Thursday, November 05, 2015

Loved Day Six: Super Disturbing Films

HARAMKHOR

DON'T TELL ME THE BOY IS MAD (Une Histoire De Fou)

THE CLUB (El Club)

Was battling time and traffic to watch the amazing, disturbing Kotha Nodi (River Of Tales) but failed. That is the one regret I shall have in the festival. It is indeed a fantastic thing to have so many venues, but yesterday I hated it.

But the rest of the day was such a blessing!

Watched Haramkhor first. 

What a delightful film. Imagine two kids Mintu and Kamal (Mohammad Samad and Irfan Khan) and a young girl Sandhya (Shweta Tripathi) match skills with the inimitable Nawazuddin Siddiqui. 

It is not just about a small town teacher and his romance with his student, it is about loss of innocence as well. The scene where the Sandhya eats ice cream and flirts with her teacher is perhaps the best scene of any film this year. It is at once innocent and at once gloriously wicked. And Nawazuddin Siddiqui's expressions are just a lesson in acting.

The two kids who make the schoolteacher's life a misery are super fun to watch. Their ideas, their pranks, their dogged determination to get to the bottom of things gets them into more trouble than they can handle...

You know the movie is like an avalanche coming down a mountain and you are standing like a deer in headlights in its way. You come away actually soaked by the rain that comes down on all of them.

Watch this film when it releases. Simply brilliant.

Don't Tell Me The Boy Is Mad is a beautifully shot film about the Armenian conflict. 

What do you do when your grown up son leaves home to become a 'freedom fighter'? As a mother Anouch knows that he will probably never come back home alive, because he's really a bomber, a terrorist. 

What she does surprised me out of the sleep induced by the slow beginning of the movie.

The family comprises of dad (you saw him - Simon Akbarian - in Gett- The Trial Of Vivienne Amsalem), grandma and a little sister, welcomes Gilles the lad who has lost both his legs in a bombing of which their son Aram is responsible. 

That's when shades of Hindi movie melodrama begin to show up and Anouch, the wonderful mom, begins to act like Rakhi in Karan Arjun, hoping against hope that Aram would be saved by a horrible fate he has written for himself. She thinks by saving Gilles she would save Aram. The melodrama then turns into Kabhi Khushi Kabhie Gham as Aram and Gilles meet. Aram watching his mom asleep on the chair, waiting for him to show up, and then the 'Ma, you are so beautiful' scene was so Hindi filmy, I had to stuff my socks in my mouth to stop laughing out loud (everyone in the theater was quite moved by the scene)... Good place to remind you that the average age of the audience must be 60...

There was time for a coffee and a slice of pizza (delivered by the PVR lads) at the seat to the next film El Club.

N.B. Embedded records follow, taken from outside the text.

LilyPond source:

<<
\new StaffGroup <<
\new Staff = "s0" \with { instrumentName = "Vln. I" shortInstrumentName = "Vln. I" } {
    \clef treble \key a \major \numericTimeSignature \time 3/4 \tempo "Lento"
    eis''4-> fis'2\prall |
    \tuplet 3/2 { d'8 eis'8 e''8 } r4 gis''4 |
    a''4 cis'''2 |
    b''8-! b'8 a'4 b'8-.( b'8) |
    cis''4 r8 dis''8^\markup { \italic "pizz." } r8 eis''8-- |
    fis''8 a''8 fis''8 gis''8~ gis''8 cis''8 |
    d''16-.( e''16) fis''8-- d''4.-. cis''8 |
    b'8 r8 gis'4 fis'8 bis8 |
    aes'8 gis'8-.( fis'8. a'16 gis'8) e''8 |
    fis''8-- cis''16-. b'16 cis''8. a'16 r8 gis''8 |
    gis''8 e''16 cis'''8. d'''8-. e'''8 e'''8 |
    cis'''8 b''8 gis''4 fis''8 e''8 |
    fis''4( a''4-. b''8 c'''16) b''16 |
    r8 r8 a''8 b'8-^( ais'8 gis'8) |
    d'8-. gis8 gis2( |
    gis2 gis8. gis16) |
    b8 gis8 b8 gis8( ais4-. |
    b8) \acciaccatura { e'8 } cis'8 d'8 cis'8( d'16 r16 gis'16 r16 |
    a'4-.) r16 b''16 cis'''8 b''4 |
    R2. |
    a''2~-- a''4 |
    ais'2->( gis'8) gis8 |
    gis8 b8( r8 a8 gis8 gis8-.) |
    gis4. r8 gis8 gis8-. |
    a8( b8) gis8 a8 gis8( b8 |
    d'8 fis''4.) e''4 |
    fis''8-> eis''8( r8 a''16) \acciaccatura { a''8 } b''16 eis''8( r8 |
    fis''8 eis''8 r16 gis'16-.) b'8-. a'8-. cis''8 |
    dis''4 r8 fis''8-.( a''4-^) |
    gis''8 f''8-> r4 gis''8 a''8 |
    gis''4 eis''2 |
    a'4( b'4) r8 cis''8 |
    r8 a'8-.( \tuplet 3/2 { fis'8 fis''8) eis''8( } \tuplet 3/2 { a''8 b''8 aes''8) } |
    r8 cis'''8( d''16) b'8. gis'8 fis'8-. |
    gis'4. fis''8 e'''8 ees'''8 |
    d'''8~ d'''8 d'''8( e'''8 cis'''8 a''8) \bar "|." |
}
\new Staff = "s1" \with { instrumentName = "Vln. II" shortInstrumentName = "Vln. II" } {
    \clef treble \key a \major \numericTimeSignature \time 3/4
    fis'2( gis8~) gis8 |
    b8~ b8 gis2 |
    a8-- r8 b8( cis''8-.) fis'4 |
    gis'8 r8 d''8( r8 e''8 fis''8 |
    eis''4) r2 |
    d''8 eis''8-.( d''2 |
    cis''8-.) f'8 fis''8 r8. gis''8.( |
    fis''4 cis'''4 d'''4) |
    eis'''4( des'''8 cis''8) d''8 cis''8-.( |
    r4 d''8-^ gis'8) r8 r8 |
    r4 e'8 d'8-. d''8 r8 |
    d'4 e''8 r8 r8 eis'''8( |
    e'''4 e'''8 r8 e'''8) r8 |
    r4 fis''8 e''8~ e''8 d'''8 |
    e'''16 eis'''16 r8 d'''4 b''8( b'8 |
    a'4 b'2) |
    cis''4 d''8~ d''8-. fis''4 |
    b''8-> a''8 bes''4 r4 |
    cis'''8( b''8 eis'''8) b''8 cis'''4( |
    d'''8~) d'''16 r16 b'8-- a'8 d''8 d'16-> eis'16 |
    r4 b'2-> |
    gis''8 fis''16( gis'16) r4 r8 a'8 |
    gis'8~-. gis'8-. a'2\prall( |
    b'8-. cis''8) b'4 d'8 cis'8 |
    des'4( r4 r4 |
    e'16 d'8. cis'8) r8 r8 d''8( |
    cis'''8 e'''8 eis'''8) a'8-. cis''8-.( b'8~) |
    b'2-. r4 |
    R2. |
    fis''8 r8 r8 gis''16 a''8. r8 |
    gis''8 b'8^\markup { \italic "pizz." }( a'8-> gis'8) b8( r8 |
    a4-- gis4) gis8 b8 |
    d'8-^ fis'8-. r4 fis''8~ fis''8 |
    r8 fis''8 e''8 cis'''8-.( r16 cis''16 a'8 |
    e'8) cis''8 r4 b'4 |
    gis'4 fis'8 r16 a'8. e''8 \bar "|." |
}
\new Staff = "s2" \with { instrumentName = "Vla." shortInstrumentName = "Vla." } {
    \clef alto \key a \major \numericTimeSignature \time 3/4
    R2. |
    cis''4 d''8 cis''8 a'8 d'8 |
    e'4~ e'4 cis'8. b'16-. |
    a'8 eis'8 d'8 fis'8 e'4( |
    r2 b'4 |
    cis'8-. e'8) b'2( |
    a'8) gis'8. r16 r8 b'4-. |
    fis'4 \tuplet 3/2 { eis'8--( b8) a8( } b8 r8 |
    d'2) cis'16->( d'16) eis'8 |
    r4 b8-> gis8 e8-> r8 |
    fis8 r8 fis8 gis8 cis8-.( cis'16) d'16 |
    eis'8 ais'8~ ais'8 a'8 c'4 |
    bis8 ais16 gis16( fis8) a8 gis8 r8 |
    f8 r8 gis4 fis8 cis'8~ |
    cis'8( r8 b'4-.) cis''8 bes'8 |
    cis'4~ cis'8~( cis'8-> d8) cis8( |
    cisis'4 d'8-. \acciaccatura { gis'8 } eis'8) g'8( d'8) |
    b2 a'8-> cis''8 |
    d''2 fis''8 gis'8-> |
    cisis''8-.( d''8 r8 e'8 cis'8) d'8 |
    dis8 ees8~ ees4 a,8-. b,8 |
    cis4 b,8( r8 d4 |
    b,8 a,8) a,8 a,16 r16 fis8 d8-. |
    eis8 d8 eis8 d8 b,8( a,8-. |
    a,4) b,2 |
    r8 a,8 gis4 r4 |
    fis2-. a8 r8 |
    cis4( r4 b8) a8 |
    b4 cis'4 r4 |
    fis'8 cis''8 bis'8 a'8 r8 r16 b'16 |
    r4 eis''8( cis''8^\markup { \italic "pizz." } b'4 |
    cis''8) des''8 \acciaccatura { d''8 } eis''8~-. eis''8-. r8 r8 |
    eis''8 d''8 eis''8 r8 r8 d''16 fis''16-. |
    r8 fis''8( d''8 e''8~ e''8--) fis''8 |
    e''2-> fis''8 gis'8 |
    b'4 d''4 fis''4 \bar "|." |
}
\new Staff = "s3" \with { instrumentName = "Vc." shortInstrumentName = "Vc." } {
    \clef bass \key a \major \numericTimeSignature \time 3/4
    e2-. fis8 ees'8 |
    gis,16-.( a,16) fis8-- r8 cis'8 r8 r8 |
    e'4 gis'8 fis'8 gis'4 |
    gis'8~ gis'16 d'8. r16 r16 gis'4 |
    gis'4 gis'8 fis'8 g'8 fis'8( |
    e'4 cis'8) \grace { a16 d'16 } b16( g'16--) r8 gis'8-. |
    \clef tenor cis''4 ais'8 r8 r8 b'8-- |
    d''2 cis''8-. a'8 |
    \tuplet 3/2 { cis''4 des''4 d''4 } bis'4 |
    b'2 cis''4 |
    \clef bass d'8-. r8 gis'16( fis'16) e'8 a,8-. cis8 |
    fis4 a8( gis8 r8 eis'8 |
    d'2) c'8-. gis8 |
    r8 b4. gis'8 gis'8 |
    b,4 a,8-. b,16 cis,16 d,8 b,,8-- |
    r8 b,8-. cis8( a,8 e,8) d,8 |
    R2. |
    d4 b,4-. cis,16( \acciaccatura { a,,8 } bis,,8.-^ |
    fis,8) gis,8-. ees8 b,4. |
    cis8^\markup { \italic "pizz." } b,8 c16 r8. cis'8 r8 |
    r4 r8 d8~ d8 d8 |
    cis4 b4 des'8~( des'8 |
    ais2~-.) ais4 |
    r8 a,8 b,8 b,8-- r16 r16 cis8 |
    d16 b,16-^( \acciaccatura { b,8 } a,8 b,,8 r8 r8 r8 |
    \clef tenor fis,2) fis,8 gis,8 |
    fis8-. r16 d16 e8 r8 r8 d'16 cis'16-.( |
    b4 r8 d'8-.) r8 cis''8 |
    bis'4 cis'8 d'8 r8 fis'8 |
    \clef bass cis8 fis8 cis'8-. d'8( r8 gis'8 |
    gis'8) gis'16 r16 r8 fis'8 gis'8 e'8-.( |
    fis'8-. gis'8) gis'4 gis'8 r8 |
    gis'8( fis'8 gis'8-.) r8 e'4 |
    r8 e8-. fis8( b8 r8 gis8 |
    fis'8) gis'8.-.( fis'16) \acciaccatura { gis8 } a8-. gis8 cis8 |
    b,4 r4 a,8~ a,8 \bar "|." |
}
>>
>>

The particles of chilli flakes remained suspended in air, and the pizza slice (helpfully cut up in bite sizes) remained uneaten as the story unfolded in front of us.

My coffee jolted in its cup as the old priest waved the gun at the horrid man yelling obscenities and then shot himself. It was smarter after that moment to leave the pizza in the box.

The story of past sins was haunting. The man at the gate yelling foul things at the seemingly harmless priests living a quiet life in a seaside town opens up a can of worms. The Church has sent a crisis counselor to help these priests figure out penitence for their past sins that are so horrific, you begin to empathise with the foul mouthed Sandokan who has parked himself right outside their peaceful home.

The story is everything that begins to shake your own belief on the system. You don't have to be a Christian to understand why the old priests need to face their demons. You also begin to be afraid of Sandokan who seems to be present everywhere. You actually feel so haunted by the man, that surround sound in the theater made me turn around and check if he were sitting in the seats cordoned off for celebrities that did not show up for the screenings.

The man sent by the church to exorcise the evil in their hearts is himself hounded. And the punishment for their sins is so fitting and so horrific, you emerge from the theater too stunned to watch the next film you booked (Mistress America).

I called the driver with hands shaking from the experience of watching the sinners and the man who was sinned against sing a creepy song about the savior of lambs... When and how I reached home I don't know. But went to bed hoping the Micheal Keaton film on the Church and child abuse does show up on our screens soon.